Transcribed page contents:
══════

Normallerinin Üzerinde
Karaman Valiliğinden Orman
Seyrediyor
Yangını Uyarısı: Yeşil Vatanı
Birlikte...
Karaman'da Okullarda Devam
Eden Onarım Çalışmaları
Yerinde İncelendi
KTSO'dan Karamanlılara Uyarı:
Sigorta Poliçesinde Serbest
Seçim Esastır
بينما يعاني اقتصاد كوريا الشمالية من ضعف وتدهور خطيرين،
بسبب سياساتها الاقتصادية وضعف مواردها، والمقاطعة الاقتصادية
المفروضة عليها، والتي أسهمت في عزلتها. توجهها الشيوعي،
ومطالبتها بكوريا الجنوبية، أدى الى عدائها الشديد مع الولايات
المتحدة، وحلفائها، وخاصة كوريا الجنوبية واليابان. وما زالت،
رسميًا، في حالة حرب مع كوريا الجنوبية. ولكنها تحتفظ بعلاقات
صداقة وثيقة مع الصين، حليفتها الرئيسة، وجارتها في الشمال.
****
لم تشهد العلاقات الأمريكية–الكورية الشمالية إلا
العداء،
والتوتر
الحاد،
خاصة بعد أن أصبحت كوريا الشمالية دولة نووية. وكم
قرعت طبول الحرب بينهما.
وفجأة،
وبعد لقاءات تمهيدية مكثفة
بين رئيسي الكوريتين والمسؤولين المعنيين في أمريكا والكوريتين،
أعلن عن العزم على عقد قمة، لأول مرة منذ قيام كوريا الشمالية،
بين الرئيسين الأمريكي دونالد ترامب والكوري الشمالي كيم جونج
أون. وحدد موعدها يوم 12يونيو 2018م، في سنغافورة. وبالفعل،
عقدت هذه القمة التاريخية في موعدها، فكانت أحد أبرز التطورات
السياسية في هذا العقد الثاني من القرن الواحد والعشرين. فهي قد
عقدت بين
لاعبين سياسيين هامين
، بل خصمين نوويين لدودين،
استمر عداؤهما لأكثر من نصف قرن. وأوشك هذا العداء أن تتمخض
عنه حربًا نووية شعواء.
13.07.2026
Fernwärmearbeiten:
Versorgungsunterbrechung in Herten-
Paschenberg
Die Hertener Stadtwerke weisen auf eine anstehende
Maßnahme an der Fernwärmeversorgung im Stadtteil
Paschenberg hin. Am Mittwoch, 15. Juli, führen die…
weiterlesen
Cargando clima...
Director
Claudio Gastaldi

══════

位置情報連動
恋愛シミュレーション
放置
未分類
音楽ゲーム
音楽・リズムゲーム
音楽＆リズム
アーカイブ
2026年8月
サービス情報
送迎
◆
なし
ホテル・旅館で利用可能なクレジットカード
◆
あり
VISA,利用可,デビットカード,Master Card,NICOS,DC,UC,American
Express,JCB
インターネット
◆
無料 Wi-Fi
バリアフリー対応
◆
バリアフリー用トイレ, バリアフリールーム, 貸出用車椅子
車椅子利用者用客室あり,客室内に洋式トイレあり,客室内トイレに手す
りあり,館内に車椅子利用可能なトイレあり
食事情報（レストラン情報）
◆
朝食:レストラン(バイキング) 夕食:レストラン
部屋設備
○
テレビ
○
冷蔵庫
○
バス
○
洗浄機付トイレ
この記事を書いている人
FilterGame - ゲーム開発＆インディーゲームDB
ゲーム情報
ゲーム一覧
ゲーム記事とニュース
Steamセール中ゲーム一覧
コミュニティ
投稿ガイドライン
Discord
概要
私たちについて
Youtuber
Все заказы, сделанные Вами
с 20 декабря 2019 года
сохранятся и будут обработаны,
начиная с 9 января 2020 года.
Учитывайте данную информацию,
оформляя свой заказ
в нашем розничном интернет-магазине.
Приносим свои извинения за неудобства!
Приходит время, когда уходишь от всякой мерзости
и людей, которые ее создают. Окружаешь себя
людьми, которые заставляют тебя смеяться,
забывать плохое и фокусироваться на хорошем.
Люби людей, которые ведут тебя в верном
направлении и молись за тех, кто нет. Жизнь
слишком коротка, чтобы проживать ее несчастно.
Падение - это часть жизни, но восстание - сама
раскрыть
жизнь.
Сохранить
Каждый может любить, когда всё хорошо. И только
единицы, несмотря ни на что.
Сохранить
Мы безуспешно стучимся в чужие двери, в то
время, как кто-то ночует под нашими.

══════

● **WHAT NEEDS TO BE DONE**:
Every line above from the line with "VISA,利用可,デビットカ" to the line with "время, как кто-то ночует под нашими." is wanted, ends included; write them out exactly and add no other line.

● **TASK RESULT**:
VISA,利用可,デビットカード,Master Card,NICOS,DC,UC,American
Express,JCB
インターネット
◆
無料 Wi-Fi
バリアフリー対応
◆
バリアフリー用トイレ, バリアフリールーム, 貸出用車椅子
車椅子利用者用客室あり,客室内に洋式トイレあり,客室内トイレに手す
りあり,館内に車椅子利用可能なトイレあり
食事情報（レストラン情報）
◆
朝食:レストラン(バイキング) 夕食:レストラン
部屋設備
○
テレビ
○
冷蔵庫
○
バス
○
洗浄機付トイレ
この記事を書いている人
FilterGame - ゲーム開発＆インディーゲームDB
ゲーム情報
ゲーム一覧
ゲーム記事とニュース
Steamセール中ゲーム一覧
コミュニティ
投稿ガイドライン
Discord
概要
私たちについて
Youtuber
Все заказы, сделанные Вами
с 20 декабря 2019 года
сохранятся и будут обработаны,
начиная с 9 января 2020 года.
Учитывайте данную информацию,
оформляя свой заказ
в нашем розничном интернет-магазине.
Приносим свои извинения за неудобства!
Приходит время, когда уходишь от всякой мерзости
и людей, которые ее создают. Окружаешь себя
людьми, которые заставляют тебя смеяться,
забывать плохое и фокусироваться на хорошем.
Люби людей, которые ведут тебя в верном
направлении и молись за тех, кто нет. Жизнь
слишком коротка, чтобы проживать ее несчастно.
Падение - это часть жизни, но восстание - сама
раскрыть
жизнь.
Сохранить
Каждый может любить, когда всё хорошо. И только
единицы, несмотря ни на что.
Сохранить
Мы безуспешно стучимся в чужие двери, в то
время, как кто-то ночует под нашими.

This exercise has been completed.